- _PROVIDED ENTRIES_
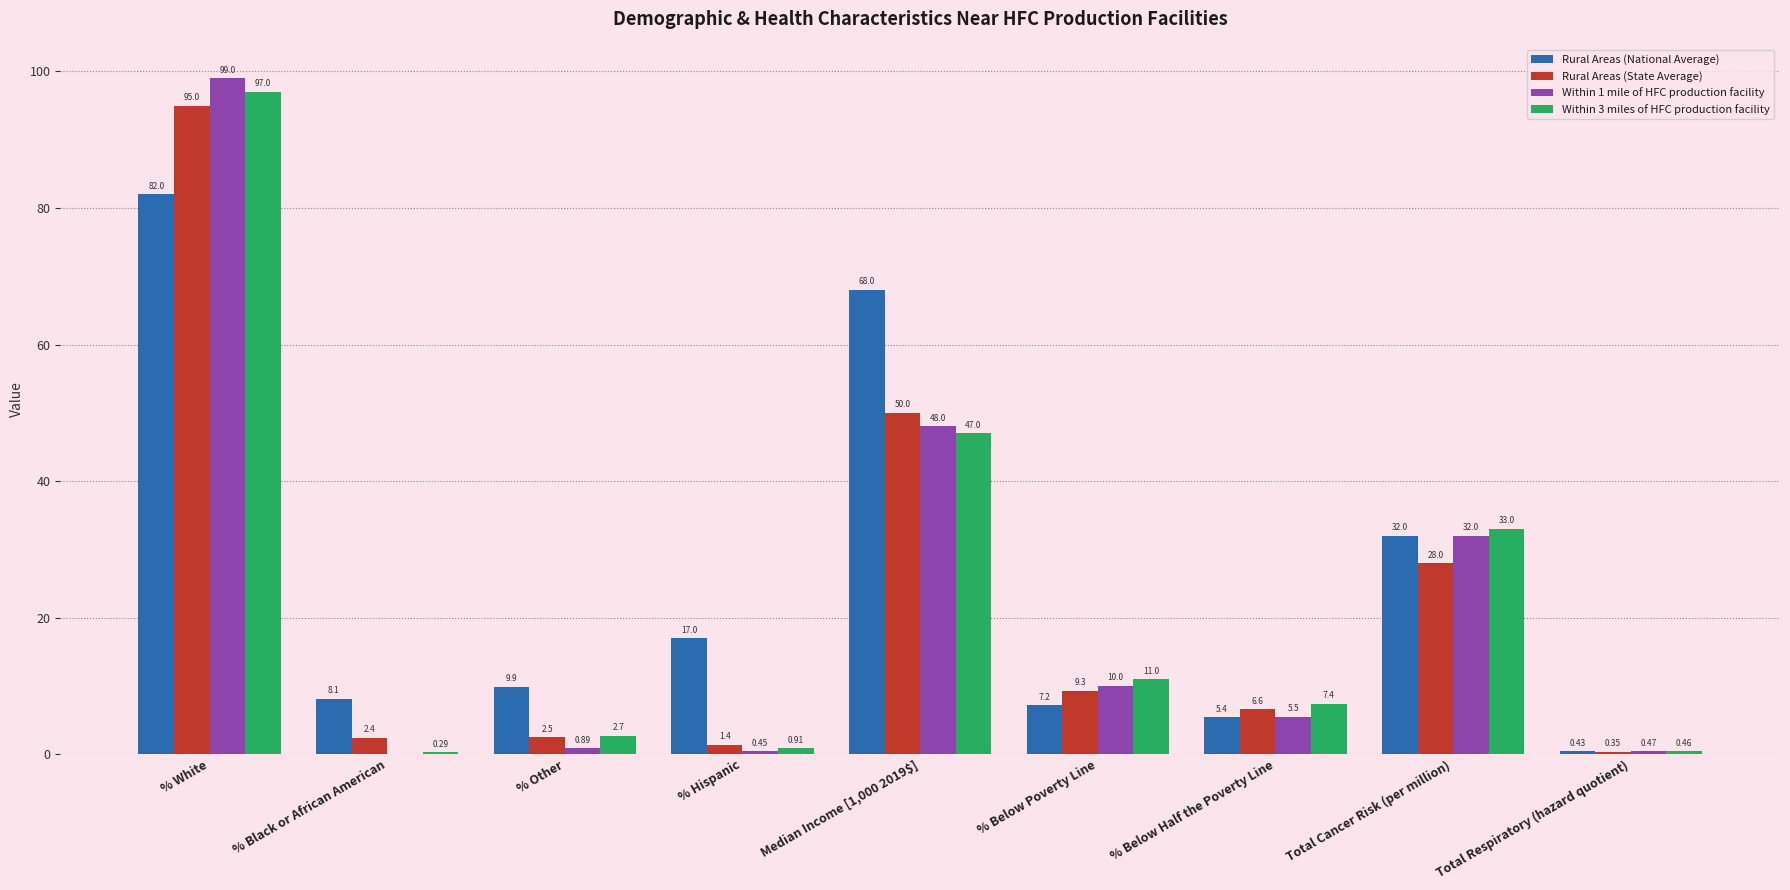

Which series has the largest total across all categories?

Rural Areas (National Average)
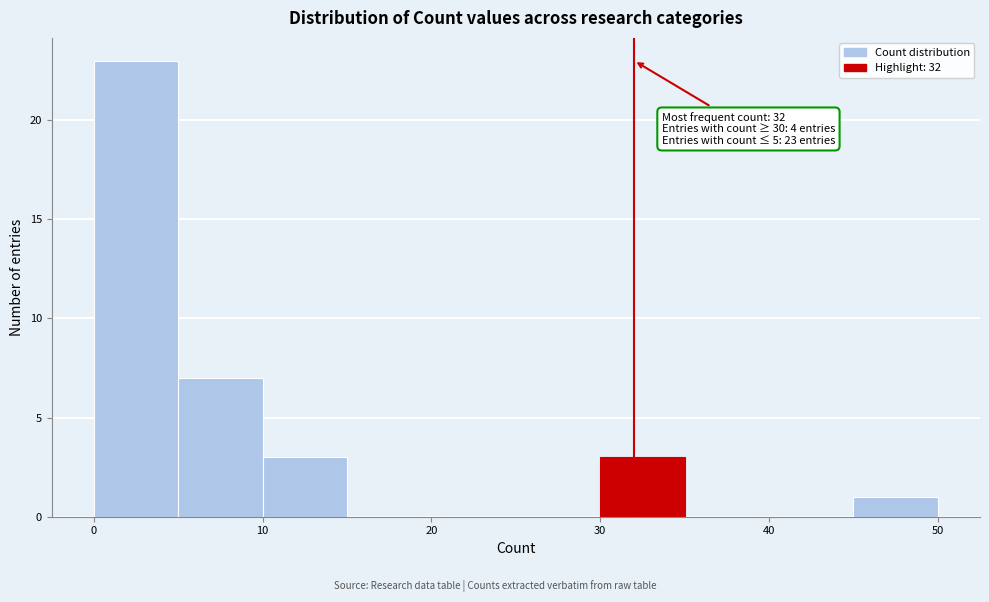

Which range on the x-axis has the tallest bar?

0 to 5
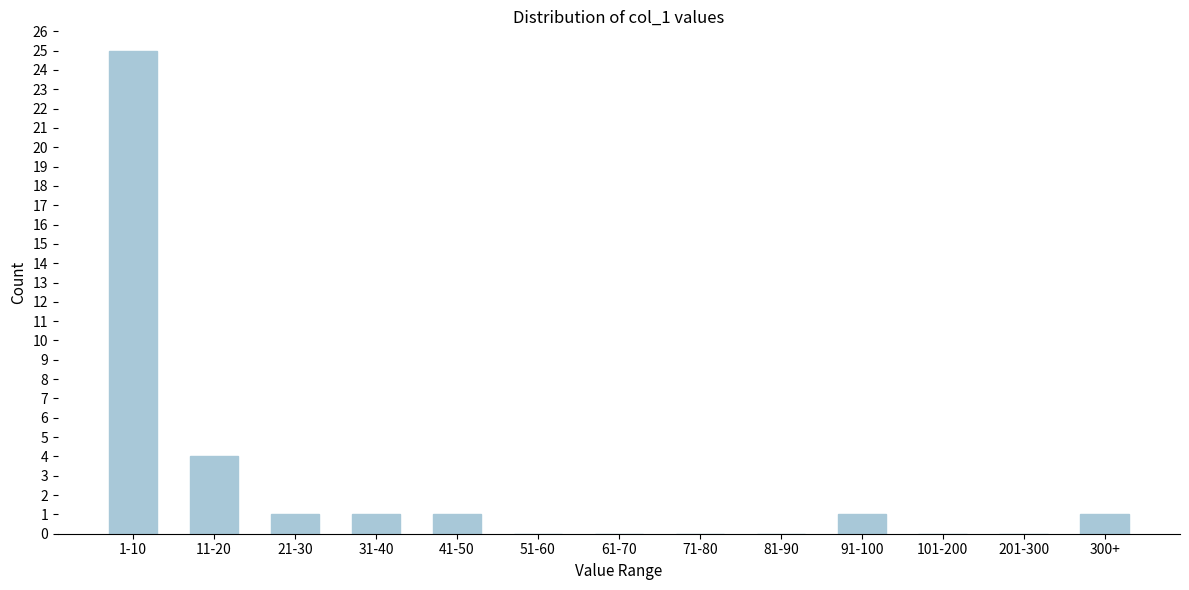

Reading left to right, list all the values displayed in this chart.

1-10=25	11-20=4	21-30=1	31-40=1	41-50=1	51-60=0	61-70=0	71-80=0	81-90=0	91-100=1	101-200=0	201-300=0	300+=1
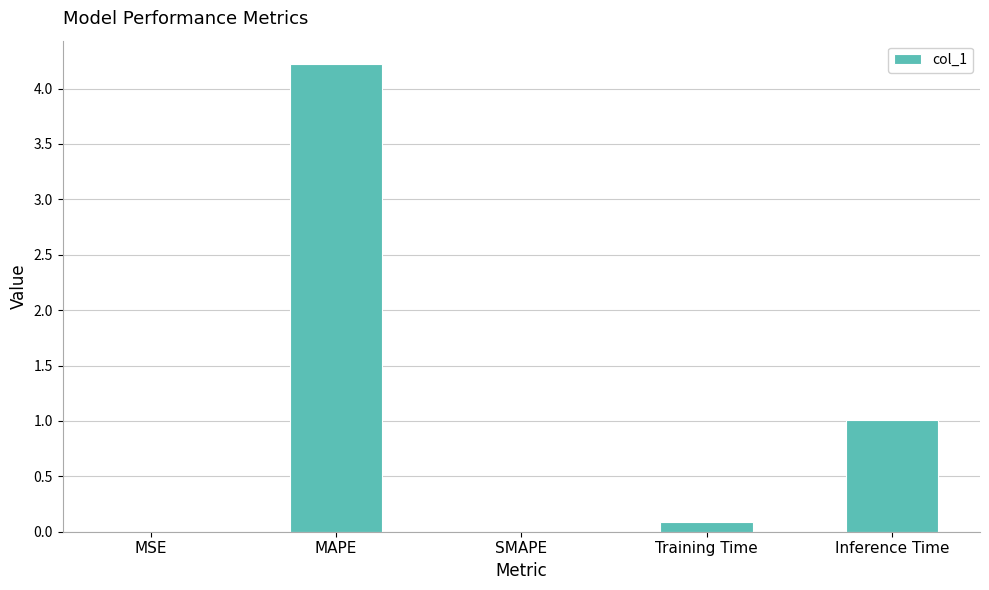

At which label is the value closest to 2?

Inference Time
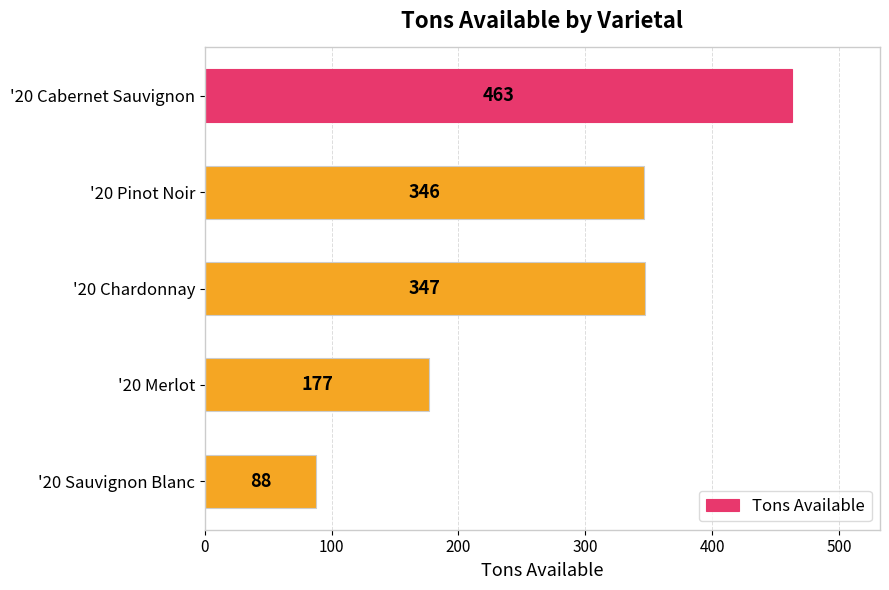

What is the difference between the maximum and minimum values?

375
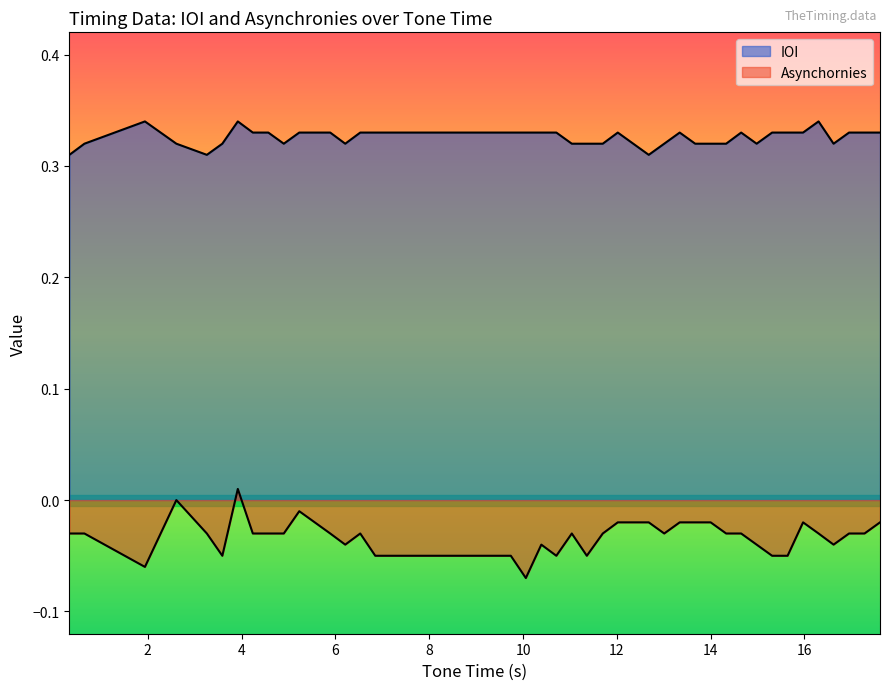

How many lines are shown in the chart?

2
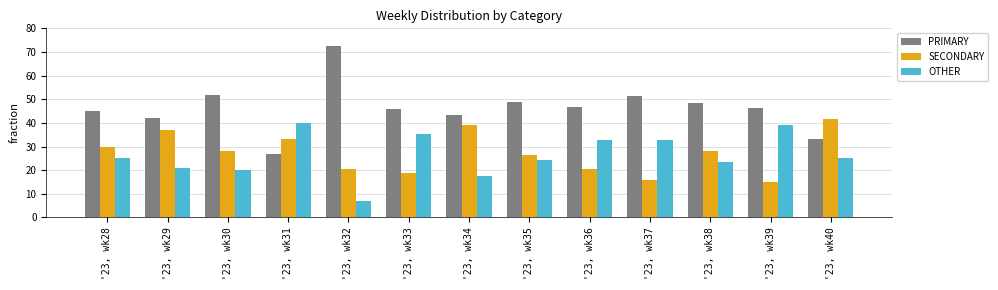

How many series are shown in this chart?

3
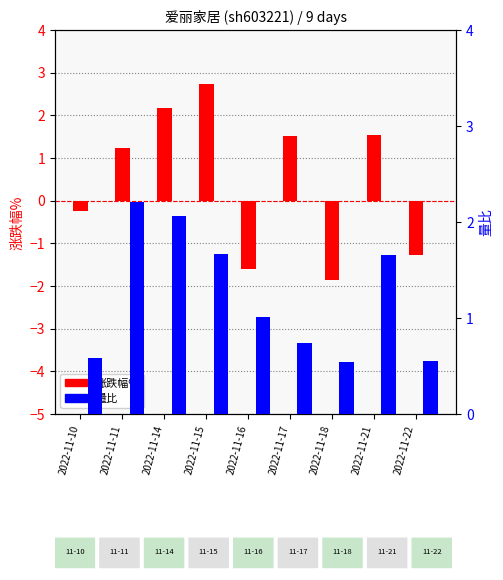

At which category does the chart reach its peak across all series?

2022-11-15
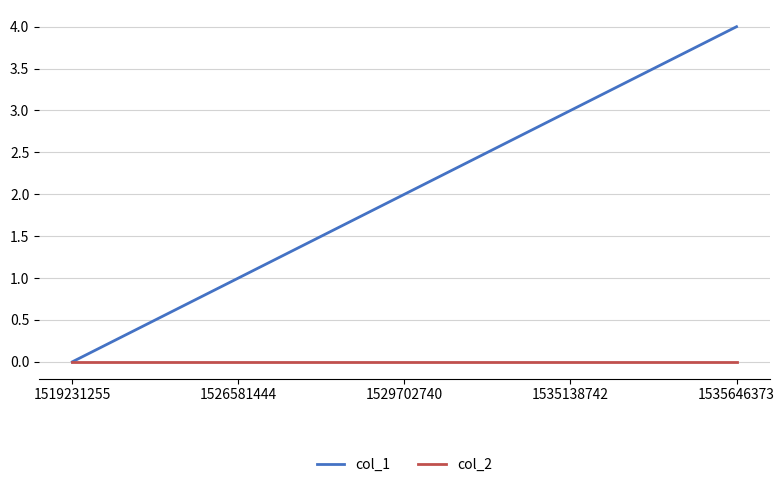

What is the sum of the col_1 values at 1535138742 and 1526581444?

4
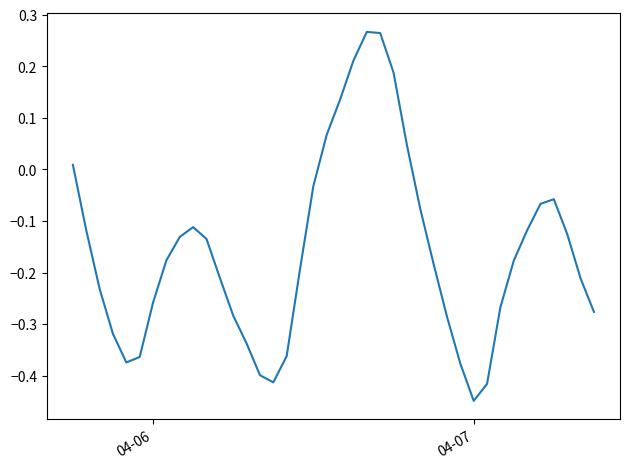

Does the chart display data point markers on the line(s)?

No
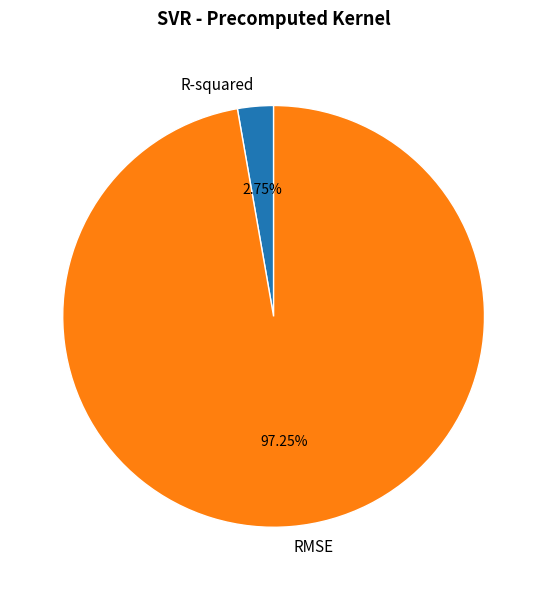

To the nearest percent, what portion does R-squared represent?

3%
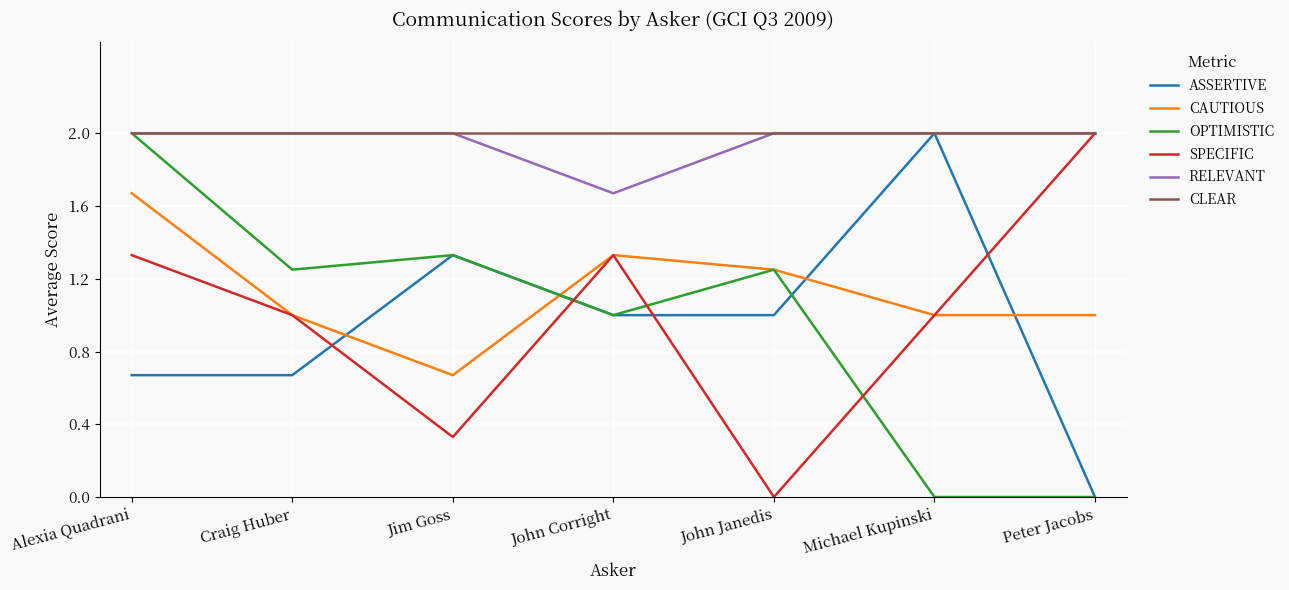

Between Craig Huber and John Janedis, which series saw the biggest shift?

SPECIFIC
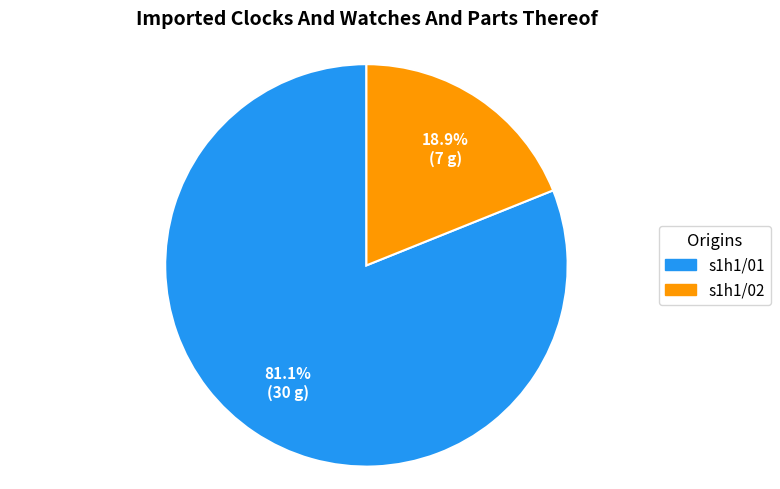

Between s1h1/01 and s1h1/02, which is larger?

s1h1/01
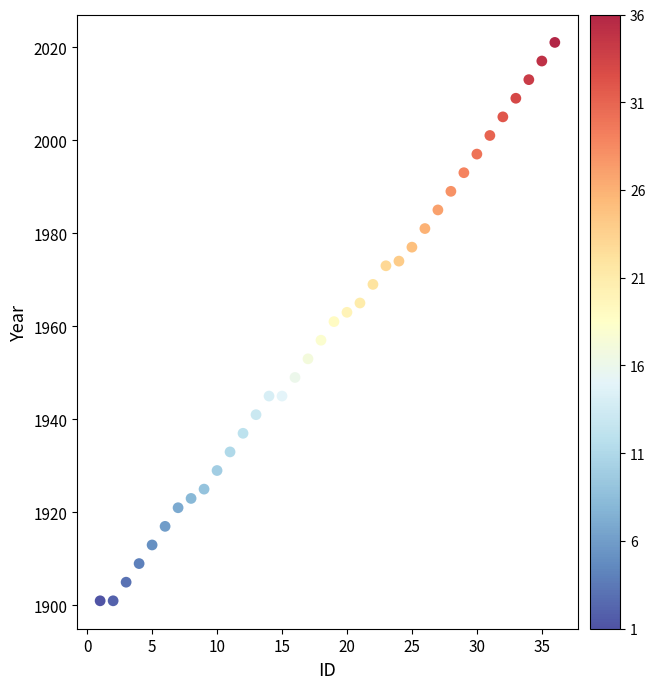

What is the range of Y values (max minus min)?

120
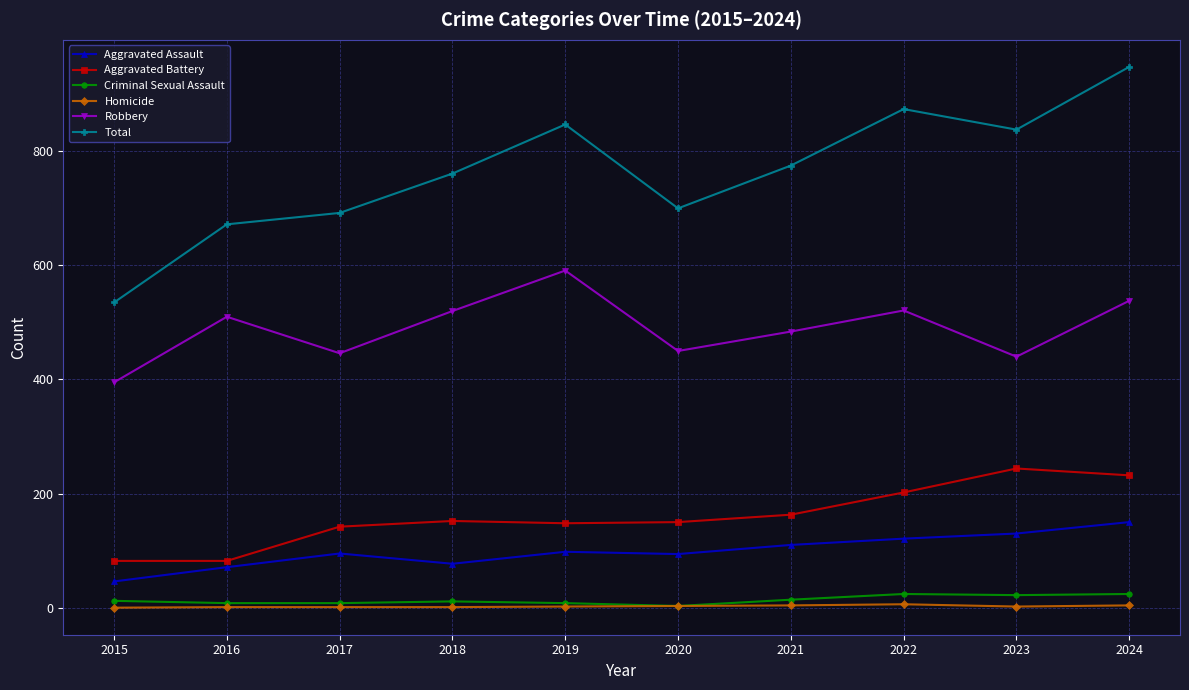

Where does the Total series first go above 775?

2019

- _EXERCISE DIRECTIONS_
Return each line from the entries above that contains the string "this". Case counts.

- _OUTPUT OF THE EXERCISE_
Reading left to right, list all the values displayed in this chart.
How many series are shown in this chart?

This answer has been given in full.